If you’re facing foreclosure, you may feel hopeless, but the reality is that there’s a lot you can do to stay in your home. One of the most effective ways to stop foreclosure is with a loan modification. Here’s what you need to know.
What Is a Loan Modification?
A loan modification (also known as a mortgage modification) allows you to renegotiate the terms of your loan with your lender. The goal is to come to an agreement that makes your monthly mortgage payments more affordable so you can keep your home and your lender doesn’t have to go through the process of foreclosure.

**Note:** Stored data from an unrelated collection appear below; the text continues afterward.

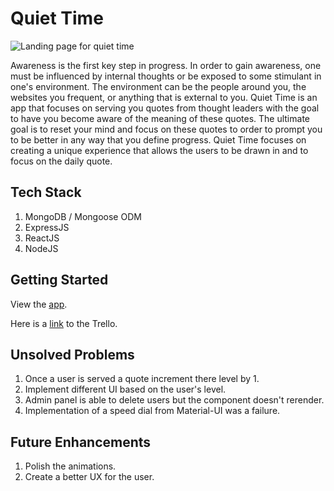 # Quiet Time

![Landing page for quiet time](https://i.imgur.com/YybpzEm.png "Landing page for quiet time")


Awareness is the first key step in progress. In order to gain awareness, one must be influenced by internal thoughts or be exposed to some stimulant in one's environment. The environment can be the people around you, the websites you frequent, or anything that is external to you. Quiet Time is an app that focuses on serving you quotes from thought leaders with the goal to have you become aware of the meaning of these quotes. The ultimate goal is to reset your mind and focus on these quotes to order to prompt you to be better in any way that you define progress. Quiet Time focuses on creating a unique experience that allows the users to be drawn in and to focus on the daily quote.

## Tech Stack

1. MongoDB / Mongoose ODM
2. ExpressJS
3. ReactJS
4. NodeJS

## Getting Started

View the [app](http://quiet-time.herokuapp.com/).

Here is a [link](https://trello.com/b/EbNgrSA7/quiet-time) to the Trello.

## Unsolved Problems 

1. Once a user is served a quote increment there level by 1.
2. Implement different UI based on the user's level.
3. Admin panel is able to delete users but the component doesn't rerender.
4. Implementation of a speed dial from Material-UI was a failure.

## Future Enhancements

1. Polish the animations.
2. Create a better UX for the user.
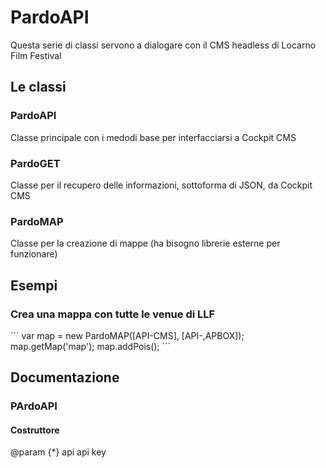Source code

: 
# PardoAPI
Questa serie di classi servono a dialogare con il CMS headless di Locarno Film Festival

## Le classi
### PardoAPI
Classe principale con i medodi base per interfacciarsi a Cockpit CMS
### PardoGET
Classe per il recupero delle informazioni, sottoforma di JSON, da Cockpit CMS
### PardoMAP
Classe per la creazione di mappe (ha bisogno librerie esterne per funzionare)

## Esempi
### Crea una mappa con tutte le venue di LLF
´´´
    var map = new PardoMAP([API-CMS], [API-,APBOX]);
    map.getMap('map');
    map.addPois();
´´´

## Documentazione
### PArdoAPI
#### Costruttore
@param {*} api api key


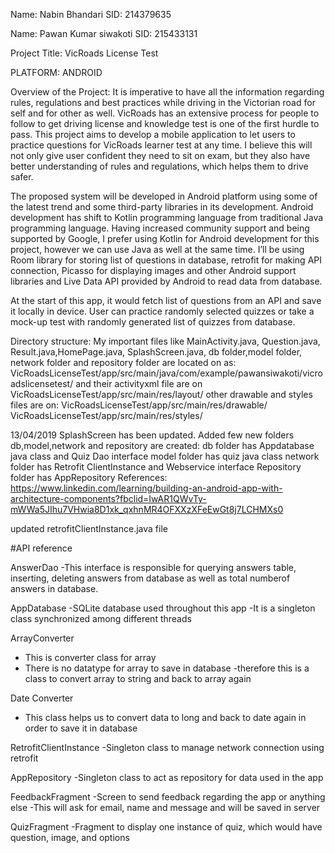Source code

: 
Name: Nabin Bhandari  SID: 214379635

Name: Pawan Kumar siwakoti SID: 215433131

Project Title: VicRoads License Test

PLATFORM: ANDROID

Overview of the Project: 
It is imperative to have all the information regarding rules, regulations and best practices while driving in the Victorian road for self and for other as well. VicRoads has an extensive process for people to follow to get driving license and knowledge test is one of the first hurdle to pass. This project aims to develop a mobile application to let users to practice questions for VicRoads learner test at any time. I believe this will not only give user confident they need to sit on exam, but they also have better understanding of rules and regulations, which helps them to drive safer.

The proposed system will be developed in Android platform using some of the latest trend and some third-party libraries in its development. Android development has shift to Kotlin programming language from traditional Java programming language. Having increased community support and being supported by Google, I prefer using Kotlin for Android development for this project, however we can use Java as well at the same time. I’ll be using Room library for storing list of questions in database, retrofit for making API connection, Picasso for displaying images and other Android support libraries and Live Data API provided by Android to read data from database.

At the start of this app, it would fetch list of questions from an API and save it locally in device. User can practice randomly selected quizzes or take a mock-up test with randomly generated list of quizzes from database.


Directory structure:
My important files like MainActivity.java, Question.java, Result.java,HomePage.java, SplashScreen.java, db folder,model folder, network folder and repository folder are located on  as:
VicRoadsLicenseTest/app/src/main/java/com/example/pawansiwakoti/vicroadslicensetest/
and their activityxml file are on
VicRoadsLicenseTest/app/src/main/res/layout/
other drawable and styles files are on:
VicRoadsLicenseTest/app/src/main/res/drawable/
VicRoadsLicenseTest/app/src/main/res/styles/

13/04/2019
SplashScreen has been updated.
Added few new folders db,model,network and repository are created:
db folder has Appdatabase java class and Quiz Dao interface
model folder has quiz java class
network folder has Retrofit ClientInstance and Webservice interface
Repository folder has AppRepository
References:
https://www.linkedin.com/learning/building-an-android-app-with-architecture-components?fbclid=IwAR1QWvTy-mWWa5JIhu7VHwia8D1xk_qxhnMR4OFXXzXFeEwGt8j7LCHMXs0

updated retrofitClientInstance.java file

#API reference

AnswerDao
-This interface is responsible for querying answers table,
inserting, deleting answers from database as well as total numberof answers in database.


AppDatabase
-SQLite database used throughout this app
-It is a singleton class synchronized among different threads


ArrayConverter
- This is converter class for array
- There is no datatype for array to save in database
-therefore this is a class to convert array to string and back to array again


Date Converter
- This class helps us to convert data to long and back to date again in order to save it in database


RetrofitClientInstance
-Singleton class to manage network connection using retrofit


AppRepository
-Singleton class to act as repository for data used in the app


FeedbackFragment
-Screen to send feedback regarding the app or anything else
-This will ask for email, name and message and will be saved in server


QuizFragment
-Fragment to display one instance of quiz, which would have question, image, and options

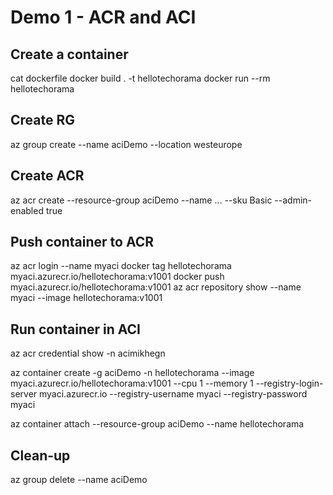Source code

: # Demo 1 - ACR and ACI

## Create a container

cat dockerfile
docker build . -t hellotechorama
docker run --rm hellotechorama

## Create RG

az group create --name aciDemo --location westeurope

## Create ACR

az acr create --resource-group aciDemo --name ... --sku Basic --admin-enabled true

## Push container to ACR

az acr login --name myaci
docker tag hellotechorama myaci.azurecr.io/hellotechorama:v1001
docker push myaci.azurecr.io/hellotechorama:v1001
az acr repository show --name myaci --image hellotechorama:v1001

## Run container in ACI

az acr credential show -n acimikhegn

az container create -g aciDemo -n hellotechorama --image myaci.azurecr.io/hellotechorama:v1001 --cpu 1 --memory 1 --registry-login-server myaci.azurecr.io --registry-username myaci --registry-password myaci

az container attach --resource-group aciDemo --name hellotechorama

## Clean-up

az group delete --name aciDemo
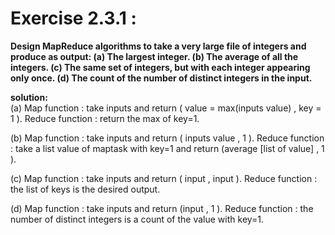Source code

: # Exercise 2.3.1 :
**Design MapReduce algorithms to take a very large file of
integers and produce as output:
(a) The largest integer.
(b) The average of all the integers.
(c) The same set of integers, but with each integer appearing only once.
(d) The count of the number of distinct integers in the input.**


**solution:**<br>
(a)
Map function : take inputs and return ( value = max(inputs value) , key = 1 ).
Reduce function : return the max of key=1.
  
(b)
Map function : take inputs and return ( inputs value , 1 ).
Reduce function : take a list value of maptask with key=1 and return (average [list of value] , 1 ).

(c)
Map function : take inputs and return ( input , input ).
Reduce function : the list of keys is the desired output.

(d)
Map function : take inputs and return (input , 1 ).
Reduce function : the number of distinct integers is a count of the value with key=1.
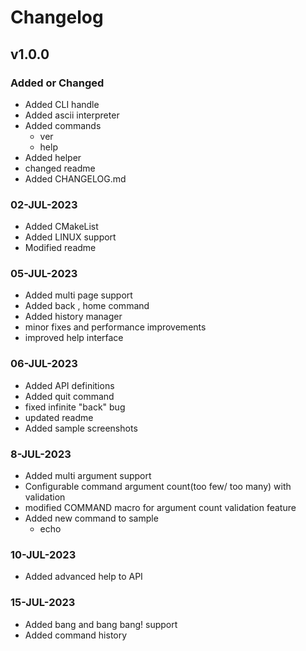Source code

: # Changelog

## v1.0.0

### Added or Changed
- Added CLI handle
- Added ascii interpreter
- Added commands 
	- ver
	- help
- Added helper
- changed readme
- Added CHANGELOG.md

### 02-JUL-2023
- Added CMakeList
- Added LINUX support
- Modified readme

### 05-JUL-2023
- Added multi page support 
- Added back , home command
- Added history manager
- minor fixes and performance improvements
- improved help interface

### 06-JUL-2023
- Added API definitions 
- Added quit command
- fixed infinite "back" bug
- updated readme
- Added sample screenshots

### 8-JUL-2023
- Added multi argument support
- Configurable command argument count(too few/ too many) with validation
- modified COMMAND macro for argument count validation feature
- Added new command to sample
	- echo

### 10-JUL-2023
- Added advanced help to API

### 15-JUL-2023
- Added bang and bang bang! support
- Added command history  

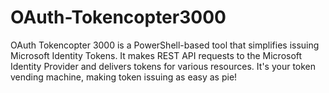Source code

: # OAuth-Tokencopter3000
OAuth Tokencopter 3000 is a PowerShell-based tool that simplifies issuing Microsoft Identity Tokens. It makes REST API requests to the Microsoft Identity Provider and delivers tokens for various resources. It's your token vending machine, making token issuing as easy as pie!
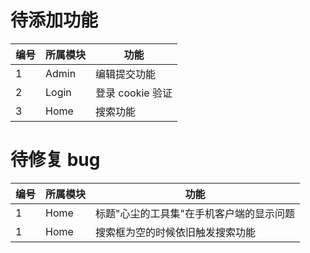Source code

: # 待添加功能

| 编号 | 所属模块 | 功能                   |
| ---- | -------- | ---------------------- |
| 1    | Admin    | 编辑提交功能           |
| 2    | Login    | 登录 cookie 验证       |
| 3    | Home     | 搜索功能               |

# 待修复 bug

| 编号 | 所属模块 | 功能                                     |
| ---- | -------- | ---------------------------------------- |
| 1    | Home     | 标题"心尘的工具集"在手机客户端的显示问题 |
| 1    | Home     | 搜索框为空的时候依旧触发搜索功能 |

How Can a Mortgage Be Modified?
There are several ways in which loans can be modified, but your lender may not disclose all of them to you, which is why it’s a good idea to hire a skilled real estate attorney to assist you in the process. Our team at Kelly Legal Group can also advise you on other ways to stop foreclosure if your lender isn’t amenable to making the changes you need to your mortgage.
Loans can be modified by:
- Reducing the interest rate
- Reducing the principal owed
- Eliminating or reducing late fees and penalties
- Reducing the monthly payment amount
- Forbearance, or a temporary pause on payments
What Is a Chapter 13 Loan Modification?
Loan modification after bankruptcy can be complicated; this is another area where an attorney can help. When you file for Chapter 13 bankruptcy, you will be paying arrears on your mortgage through a payment plan, but even after filing for bankruptcy, you can work directly with your lender on a loan modification. Once you’ve worked out an agreement with your lender, you’ll have to bring that agreement to your bankruptcy judge for approval and a new Chapter 13 payment plan.

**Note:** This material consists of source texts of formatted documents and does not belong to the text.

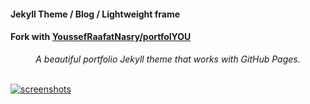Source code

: #### Jekyll Theme / Blog / Lightweight frame
#### Fork with [YoussefRaafatNasry/portfolYOU](https://github.com/YoussefRaafatNasry/portfolYOU)

<div align="center">
    <i>A beautiful portfolio Jekyll theme that works with GitHub Pages.</i><br><br>
</div>

[![screenshots](https://github.com/ingersollms/ingersollms.github.io/blob/master/_docs/index.png)](https://ingersollms.github.io)

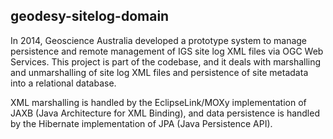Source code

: ## geodesy-sitelog-domain

In 2014, Geoscience Australia developed a prototype system to manage
persistence and remote management of IGS site log XML files via OGC Web
Services. This project is part of the codebase, and it deals with marshalling and
unmarshalling of site log XML files and persistence of site metadata into a
relational database.

XML marshalling is handled by the EclipseLink/MOXy implementation of JAXB (Java
Architecture for XML Binding), and data persistence is handled by the Hibernate
implementation of JPA (Java Persistence API).

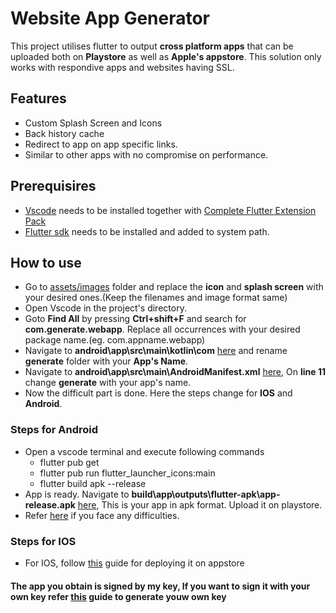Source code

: # Website App Generator

This project utilises flutter to output **cross platform apps** that can be uploaded both on **Playstore** as well as **Apple's appstore**. This solution only works with respondive apps and websites having SSL.

## Features

* Custom Splash Screen and Icons
* Back history cache
* Redirect to app on app specific links.
* Similar to other apps with no compromise on performance.

## Prerequisires

* [Vscode](https://code.visualstudio.com/download) needs to be installed together with [Complete Flutter Extension Pack](https://marketplace.visualstudio.com/items?itemName=GulajavaMinistudio.complete-flutter-extension-pack)
* [Flutter sdk](https://flutter.dev/docs/get-started/install) needs to be installed and added to system path.

## How to use

* Go to [assets/images](./assets/images/) folder and replace the **icon** and **splash screen** with your desired ones.(Keep the filenames and image format same)
* Open Vscode in the project's directory.
* Goto **Find All** by pressing **Ctrl+shift+F** and search for **com.generate.webapp**. Replace all occurrences with your desired package name.(eg. com.appname.webapp)
* Navigate to **android\app\src\main\kotlin\com** [here](./android/app/src/main/kotlin/com/) and rename **generate** folder with your **App's Name**.
* Navigate to **android\app\src\main\AndroidManifest.xml** [here](./android/app/src/main/AndroidManifest.xml), On **line 11** change **generate** with your app's name.
* Now the difficult part is done. Here the steps change for **IOS** and **Android**.

### **Steps for Android**

* Open a vscode terminal and execute following commands
  * flutter pub get
  * flutter pub run flutter_launcher_icons:main
  * flutter build apk --release
* App is ready. Navigate to **build\app\outputs\flutter-apk\app-release.apk** [here](./build/app/outputs/flutter-apk/app-release.apk), This is your app in apk format. Upload it on playstore.
* Refer [here](https://flutter.dev/docs/deployment/android) if you face any difficulties.

### **Steps for IOS**

* For IOS, follow [this](https://flutter.dev/docs/deployment/ios) guide for deploying it on appstore

#### The app you obtain is signed by my key, If you want to sign it with your own key refer [this](https://flutter.dev/docs/deployment/android) guide to generate youw own key
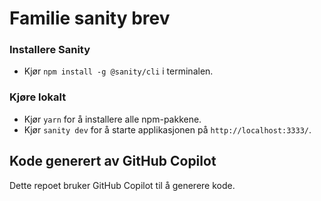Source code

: # Familie sanity brev

### Installere Sanity
* Kjør `npm install -g @sanity/cli` i terminalen.

### Kjøre lokalt
* Kjør `yarn` for å installere alle npm-pakkene. 
* Kjør `sanity dev` for å starte applikasjonen på `http://localhost:3333/`.

## Kode generert av GitHub Copilot

Dette repoet bruker GitHub Copilot til å generere kode.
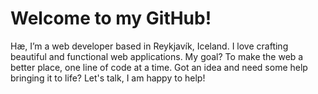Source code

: # Welcome to my GitHub!

Hæ, I’m a web developer based in Reykjavík, Iceland.
I love crafting beautiful and functional web applications.
My goal? To make the web a better place, one line of code at a time.
Got an idea and need some help bringing it to life?
Let's talk, I am happy to help!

Once a House Is in Foreclosure, Can It Be Stopped?
If you’re looking for ways to stop foreclosure immediately, it’s important to act fast. The Consumer Financial Protection Bureau stipulates that lenders put a pause on the foreclosure process while your loan modification application is pending, but it doesn’t always happen the way it should, particularly when you’re dealing with your lender on your own and don’t have an attorney involved in the process.
One of the best ways to protect your home is to file a Chapter 13 bankruptcy to immediately stop the foreclosure process, then apply for a loan modification. Lenders don’t make the loan modification process easy, so filing for Chapter 13 will give you the peace of mind knowing that your home is safe and cannot be foreclosed on; you can work out the details of the loan modification later.
Do I Quality for a Loan Modification?
Lenders want to collect the money they are owed, so they set the bar high when it comes to loan modifications. That said, they’d also rather get paid something than nothing at all, so with an experienced real estate attorney by your side, you can usually negotiate a loan modification if you’ve suffered a job loss, disability, or other life circumstances that impact your ability to make your monthly mortgage payments on their original terms.